Canola can be hayed or ensiled and fed to livestock. It's a pretty common practice in Australia and Canada.
Canola forage not the best feed, but most of the reported problems have involved only a small number of animals from each herd, and almost all of the problems have been associated with a rapid change of diet.
J.W. Schroeder, North Dakota State University Extension dairy specialist, offers the following tips on feeding canola:
Do not offer large amounts of canola hay or silage to stock.
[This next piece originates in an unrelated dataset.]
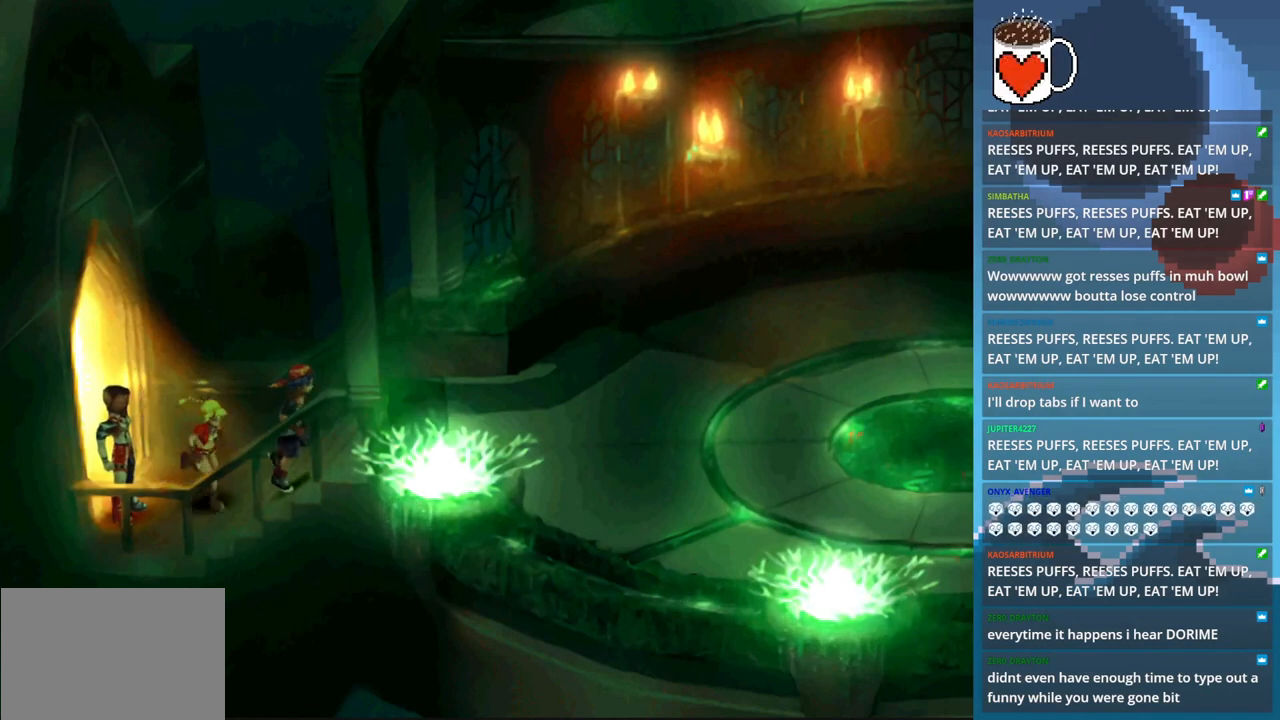
{"buttons": [], "left_stick": "center", "events": []}
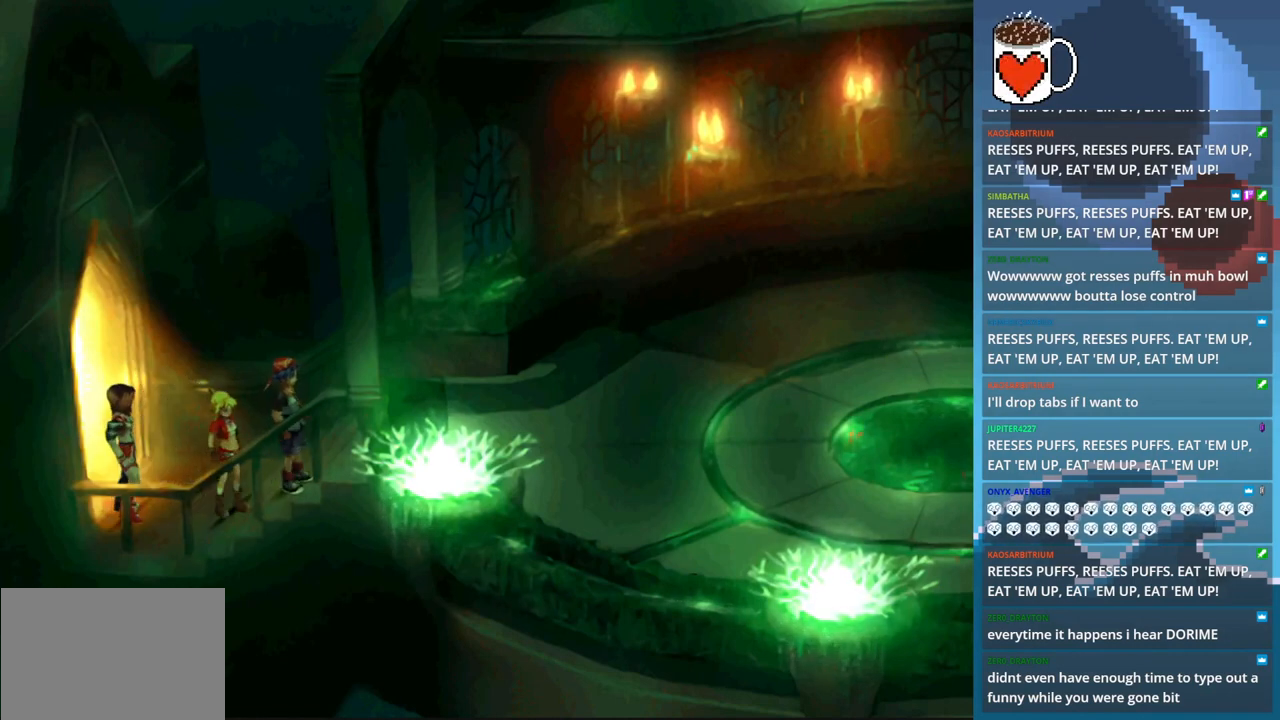
{"buttons": [], "left_stick": "left", "events": [[500, "left_stick", "left"]]}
Introduce it slowly by replacing a part of the diet and increasing the proportion of canola fodder during a period of days, or blending it in a total mixed ration.
For confined stock, try to offer a mixture of fodder types, at least for the first two weeks of using canola. Stock with access to dry pasture when introduced to canola fodder should have no problems.
Watch stock for any signs of nitrate poisoning or sensitivity to light. The symptoms of nitrate poisoning are profuse scouring, a sudden drop in milk production, rough coat, and occasionally shivering and staggers. The symptoms of photosensitization are reddening or scabs on the ears, muzzle or other areas.
Learn all you can about the history of the crop. Ask the grower how much and when nitrogen fertilizer was applied, and the level of drought stress in the crop. Fodder made from crops that were badly stressed or had high applications of top-dressed nitrogen fertilizer may have increased levels of nitrates.